■ **Job item**:
Each line below should be reproduced without any alteration.

■ **Data shown**:
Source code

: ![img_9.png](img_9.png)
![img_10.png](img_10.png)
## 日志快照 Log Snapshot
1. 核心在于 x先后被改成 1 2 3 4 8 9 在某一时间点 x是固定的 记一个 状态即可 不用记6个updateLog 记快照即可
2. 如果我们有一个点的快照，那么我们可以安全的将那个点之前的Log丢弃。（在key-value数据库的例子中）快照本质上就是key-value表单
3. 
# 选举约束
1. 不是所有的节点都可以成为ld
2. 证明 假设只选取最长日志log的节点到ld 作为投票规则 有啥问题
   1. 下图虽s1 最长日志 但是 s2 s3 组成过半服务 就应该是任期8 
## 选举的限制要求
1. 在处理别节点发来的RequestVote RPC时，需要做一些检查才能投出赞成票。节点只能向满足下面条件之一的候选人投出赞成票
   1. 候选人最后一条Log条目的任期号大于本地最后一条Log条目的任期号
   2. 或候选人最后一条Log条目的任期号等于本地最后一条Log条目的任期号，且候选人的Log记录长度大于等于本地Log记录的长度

■ **Task answer**:
Source code

: ![img_9.png](img_9.png)
![img_10.png](img_10.png)
## 日志快照 Log Snapshot
1. 核心在于 x先后被改成 1 2 3 4 8 9 在某一时间点 x是固定的 记一个 状态即可 不用记6个updateLog 记快照即可
2. 如果我们有一个点的快照，那么我们可以安全的将那个点之前的Log丢弃。（在key-value数据库的例子中）快照本质上就是key-value表单
3. 
# 选举约束
1. 不是所有的节点都可以成为ld
2. 证明 假设只选取最长日志log的节点到ld 作为投票规则 有啥问题
   1. 下图虽s1 最长日志 但是 s2 s3 组成过半服务 就应该是任期8 
## 选举的限制要求
1. 在处理别节点发来的RequestVote RPC时，需要做一些检查才能投出赞成票。节点只能向满足下面条件之一的候选人投出赞成票
   1. 候选人最后一条Log条目的任期号大于本地最后一条Log条目的任期号
   2. 或候选人最后一条Log条目的任期号等于本地最后一条Log条目的任期号，且候选人的Log记录长度大于等于本地Log记录的长度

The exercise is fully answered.